Modern media suffer from the constant external and internal pressures of shareholders, technology, politics, conglomeration and advertising.
As a result, the industry is always changing and insecure for media professionals. So where does this leave prospective journalists?
MURL, the School of Communication and Theater’s Multimedia Urban Reporting Lab, is the cornerstone of the journalism department’s mission to teach media convergence with an urban focus.
Unveiled in 2003 and located at the Temple University Center City campus, MURL is both a modern newsroom and a class.
Recently renovated, the laboratory is equipped with all the best editing software and hardware, an ultra-matte/green screen system, and a video-camera that allows one to dial-up to various news channels and see what’s going on in the outside world.
Possibly the greatest feature of MURL, however, is not the technology, but that it utilizes the city of Philadelphia as a laboratory for civic journalism.
Each student who takes the course is required to engage investigative research at a Philadelphia location and produce a broadcast package, a newsprint story and an online component for his or her final piece.
“You might consider this a perfect opportunity for students to test-drive their journalism skills and do it in a hands-on, real world setting,” said Thomas Petner, director of MURL.
Students write about personal stories, public affairs, transportation – anything concerning the underreported areas of the city.
This includes issues ranging from parking troubles, the overhaul of outdated urban housing, and the history of the Badlands, to Election Day in Philadelphia.
“With the guidance of MURL’s director, I produced a feature story about two amazing children who are growing up in North Philadelphia,” said 2005 broadcast journalism major Galena Mosovich and current news apprentice at a CBS affiliate in Miami. “My goal was to show how some children are thriving academically, socially and emotionally, despite the dismal backdrop of their neighborhood.”
In the age of journalism where mergers, staff reductions and downsizing are all too prevalent, the skill of multimedia reporting is vital.
Students can no longer silo themselves in a particular media platform and expect to have a job secured for them their entire journalism career.
The modern newsroom is one of convergence. A newsprint student must also learn a proficiency in broadcast journalism, Web journalism, and radio journalism.
The same goes for every other journalism concentration.
More importantly, the incidence of media conglomeration has resulted in a loss of localized reporting and personal reporters.
According to the Columbia Journalism Review, 40 percent of the Philadelphia Inquirer’s newsroom budget was spent covering the suburbs – two times the amount that was spent covering the city and far more than the 5 percent of that went to the national, Washington, D.C., and foreign reports.
Even though newspapers like the Inquirer are subject to critical staff reductions, the industry demands that they use the limited resources available to cover local areas.

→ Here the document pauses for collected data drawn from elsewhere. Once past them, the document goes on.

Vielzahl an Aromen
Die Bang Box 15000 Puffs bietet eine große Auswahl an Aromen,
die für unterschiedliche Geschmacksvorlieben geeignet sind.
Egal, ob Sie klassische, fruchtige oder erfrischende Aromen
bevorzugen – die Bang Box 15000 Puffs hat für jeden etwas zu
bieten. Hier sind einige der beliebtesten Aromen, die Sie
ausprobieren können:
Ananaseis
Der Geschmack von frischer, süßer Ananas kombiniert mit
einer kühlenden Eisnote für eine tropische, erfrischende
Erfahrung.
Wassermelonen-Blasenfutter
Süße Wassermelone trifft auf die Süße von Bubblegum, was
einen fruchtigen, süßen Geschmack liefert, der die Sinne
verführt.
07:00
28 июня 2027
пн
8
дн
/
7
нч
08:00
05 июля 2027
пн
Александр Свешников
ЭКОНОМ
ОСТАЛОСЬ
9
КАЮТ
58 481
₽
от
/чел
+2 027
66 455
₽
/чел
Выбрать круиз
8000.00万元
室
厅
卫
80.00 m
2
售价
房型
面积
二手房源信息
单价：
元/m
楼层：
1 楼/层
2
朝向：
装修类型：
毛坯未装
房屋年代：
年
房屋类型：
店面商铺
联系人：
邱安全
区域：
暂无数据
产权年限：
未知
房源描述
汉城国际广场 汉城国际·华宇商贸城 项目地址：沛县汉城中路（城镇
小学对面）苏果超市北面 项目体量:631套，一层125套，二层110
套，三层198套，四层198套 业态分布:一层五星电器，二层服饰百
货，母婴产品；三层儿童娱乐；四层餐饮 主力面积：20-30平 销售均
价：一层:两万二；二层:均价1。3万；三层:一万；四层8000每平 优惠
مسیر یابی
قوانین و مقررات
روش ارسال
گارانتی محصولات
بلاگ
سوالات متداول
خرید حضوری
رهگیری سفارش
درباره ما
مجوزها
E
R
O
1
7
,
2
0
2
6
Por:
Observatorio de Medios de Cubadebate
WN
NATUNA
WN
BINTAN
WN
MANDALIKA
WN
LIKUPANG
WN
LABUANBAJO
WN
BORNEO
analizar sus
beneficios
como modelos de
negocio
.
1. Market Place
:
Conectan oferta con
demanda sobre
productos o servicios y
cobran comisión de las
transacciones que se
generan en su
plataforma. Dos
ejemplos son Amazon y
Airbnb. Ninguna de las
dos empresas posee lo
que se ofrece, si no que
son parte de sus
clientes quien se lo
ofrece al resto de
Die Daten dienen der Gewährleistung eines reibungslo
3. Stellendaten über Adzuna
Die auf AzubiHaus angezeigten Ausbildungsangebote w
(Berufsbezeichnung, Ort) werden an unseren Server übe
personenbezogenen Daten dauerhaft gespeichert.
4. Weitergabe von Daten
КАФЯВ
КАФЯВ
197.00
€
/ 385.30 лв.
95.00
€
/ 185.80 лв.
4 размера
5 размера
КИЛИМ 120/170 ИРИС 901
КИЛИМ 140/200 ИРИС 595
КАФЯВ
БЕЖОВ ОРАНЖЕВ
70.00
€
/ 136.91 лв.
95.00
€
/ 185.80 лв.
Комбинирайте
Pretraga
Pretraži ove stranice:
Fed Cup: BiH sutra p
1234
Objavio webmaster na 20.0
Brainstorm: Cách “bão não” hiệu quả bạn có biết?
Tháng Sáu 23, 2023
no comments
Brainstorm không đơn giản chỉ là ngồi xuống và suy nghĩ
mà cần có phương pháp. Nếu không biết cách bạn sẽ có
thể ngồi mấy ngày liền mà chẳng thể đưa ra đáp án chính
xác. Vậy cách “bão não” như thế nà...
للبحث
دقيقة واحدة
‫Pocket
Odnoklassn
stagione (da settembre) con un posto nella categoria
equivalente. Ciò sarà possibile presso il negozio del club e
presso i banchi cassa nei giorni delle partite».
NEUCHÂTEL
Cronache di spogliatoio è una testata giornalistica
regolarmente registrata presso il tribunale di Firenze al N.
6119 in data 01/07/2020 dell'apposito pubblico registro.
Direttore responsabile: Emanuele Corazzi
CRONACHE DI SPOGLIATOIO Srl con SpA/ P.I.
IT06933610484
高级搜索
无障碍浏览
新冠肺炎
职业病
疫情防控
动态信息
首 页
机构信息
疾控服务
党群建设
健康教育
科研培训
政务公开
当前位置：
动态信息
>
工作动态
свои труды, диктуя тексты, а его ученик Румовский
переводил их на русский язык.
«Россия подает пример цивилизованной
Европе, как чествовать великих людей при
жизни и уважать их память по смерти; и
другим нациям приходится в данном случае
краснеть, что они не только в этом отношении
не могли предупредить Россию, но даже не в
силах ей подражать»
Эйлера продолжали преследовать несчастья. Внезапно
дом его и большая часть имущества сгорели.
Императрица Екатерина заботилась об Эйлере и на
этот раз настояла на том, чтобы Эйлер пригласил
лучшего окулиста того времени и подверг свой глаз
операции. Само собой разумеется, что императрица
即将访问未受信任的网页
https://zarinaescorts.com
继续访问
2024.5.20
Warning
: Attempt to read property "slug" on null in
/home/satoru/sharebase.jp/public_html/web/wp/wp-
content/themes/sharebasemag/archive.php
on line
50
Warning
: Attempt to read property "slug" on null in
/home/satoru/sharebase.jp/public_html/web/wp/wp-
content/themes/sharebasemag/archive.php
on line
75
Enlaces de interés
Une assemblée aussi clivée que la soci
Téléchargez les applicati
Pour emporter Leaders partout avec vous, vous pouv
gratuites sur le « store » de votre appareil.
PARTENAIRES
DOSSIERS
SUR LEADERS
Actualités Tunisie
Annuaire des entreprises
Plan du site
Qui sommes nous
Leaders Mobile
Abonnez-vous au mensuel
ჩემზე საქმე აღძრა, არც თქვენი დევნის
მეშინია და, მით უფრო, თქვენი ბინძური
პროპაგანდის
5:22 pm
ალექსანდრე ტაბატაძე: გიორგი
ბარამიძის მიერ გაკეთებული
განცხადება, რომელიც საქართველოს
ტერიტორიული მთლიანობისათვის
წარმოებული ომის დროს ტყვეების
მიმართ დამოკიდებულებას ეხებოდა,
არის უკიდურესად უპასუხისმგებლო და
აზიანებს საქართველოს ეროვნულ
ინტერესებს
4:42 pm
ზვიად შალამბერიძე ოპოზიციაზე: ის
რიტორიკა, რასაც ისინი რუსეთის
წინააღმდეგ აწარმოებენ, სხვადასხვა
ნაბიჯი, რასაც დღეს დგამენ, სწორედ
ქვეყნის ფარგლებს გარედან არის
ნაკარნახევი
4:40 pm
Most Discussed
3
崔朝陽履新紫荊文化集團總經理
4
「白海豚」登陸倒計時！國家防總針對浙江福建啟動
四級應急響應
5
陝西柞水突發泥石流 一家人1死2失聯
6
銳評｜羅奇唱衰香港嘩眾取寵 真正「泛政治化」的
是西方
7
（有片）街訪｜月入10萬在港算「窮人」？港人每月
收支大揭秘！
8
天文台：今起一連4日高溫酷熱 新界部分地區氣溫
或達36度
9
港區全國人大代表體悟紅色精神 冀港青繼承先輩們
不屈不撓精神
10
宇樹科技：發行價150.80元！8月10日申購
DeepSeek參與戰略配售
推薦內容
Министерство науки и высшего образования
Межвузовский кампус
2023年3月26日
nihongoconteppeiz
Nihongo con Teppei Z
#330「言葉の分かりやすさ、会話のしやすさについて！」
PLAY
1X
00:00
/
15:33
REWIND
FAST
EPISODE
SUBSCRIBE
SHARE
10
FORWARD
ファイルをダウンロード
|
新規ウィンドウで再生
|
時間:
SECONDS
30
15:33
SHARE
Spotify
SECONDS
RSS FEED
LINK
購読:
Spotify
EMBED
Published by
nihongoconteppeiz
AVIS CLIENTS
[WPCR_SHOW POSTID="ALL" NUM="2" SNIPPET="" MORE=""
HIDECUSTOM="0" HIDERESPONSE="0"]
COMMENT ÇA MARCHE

And research marketers and corporate investors alike are finding out – big surprise – that people want to know what’s going on right where they are.
MURL addresses both concerns in the changing media industry: media convergence and local reporting.
Instead of negatively anticipating the industry’s changes, MURL is doing something fresh, productive and beneficial in the study of journalism.
For once, it is nice to see to see a college class that translates the classroom into the actual world of professional work for its students while also contributing to a positive change in that line of work.